WILLEMSTAD - The General Audit Chamber has warned that a persistent shortage of qualified financial staff across ministries is severely delaying the government’s financial reform efforts and could derail Curaçao’s plan to obtain a clean audit opinion by 2026.
In its August 2025 assessment, the Chamber notes that many key financial control and audit positions remain vacant, slowing the execution of improvement projects under the Roadmap 2026 and the Landspakket reform agenda.
“Several financial functions still need to be filled. Because of the scarcity of skilled labor, it will be difficult to execute so many projects simultaneously,” the report states.
The lack of personnel not only hampers daily financial operations but also prevents ministries from testing the effectiveness of new internal control systems (AO/IB) — one of the main requirements for earning a clean audit opinion. The Chamber warns that even where policies have been introduced on paper, their practical enforcement cannot be verified without adequate staff to carry out audits and reviews.

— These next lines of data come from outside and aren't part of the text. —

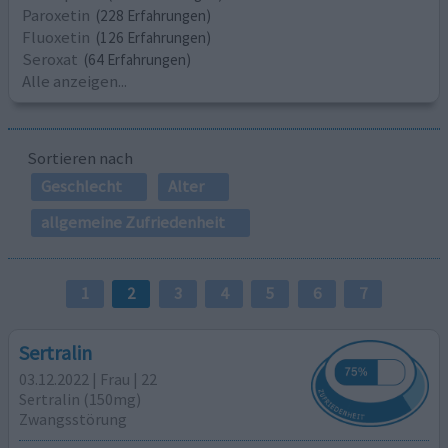
Paroxetin
(228 Erfahrungen)
Fluoxetin
(126 Erfahrungen)
Seroxat
(64 Erfahrungen)
Alle anzeigen...
Sortieren nach
Geschlecht
Alter
allgemeine Zufriedenheit
1
2
3
4
5
6
7
Sertralin
03.12.2022 | Frau | 22
Sertralin (150mg)
Zwangsstörung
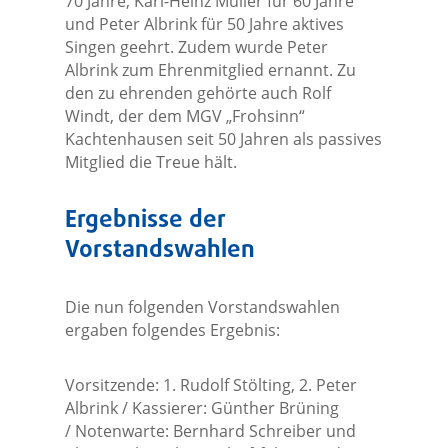
70 Jahre, Karl-Heinz Müller für 60 Jahre
und Peter Albrink für 50 Jahre aktives
Singen geehrt. Zudem wurde Peter
Albrink zum Ehrenmitglied ernannt. Zu
den zu ehrenden gehörte auch Rolf
Windt, der dem MGV „Frohsinn“
Kachtenhausen seit 50 Jahren als passives
Mitglied die Treue hält.
Ergebnisse der
Vorstandswahlen
Die nun folgenden Vorstandswahlen
ergaben folgendes Ergebnis:
Vorsitzende: 1. Rudolf Stölting, 2. Peter
Albrink / Kassierer: Günther Brüning
/ Notenwarte: Bernhard Schreiber und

The Ministry of Finance has been urged to prioritize the recruitment and training of financial controllers and internal auditors, ensuring that improvements are not limited to administrative paperwork but translate into real operational discipline.
Without swift action, the report concludes, Curaçao risks entering 2026 with an incomplete reform process, undermining both fiscal transparency and public confidence in government accountability.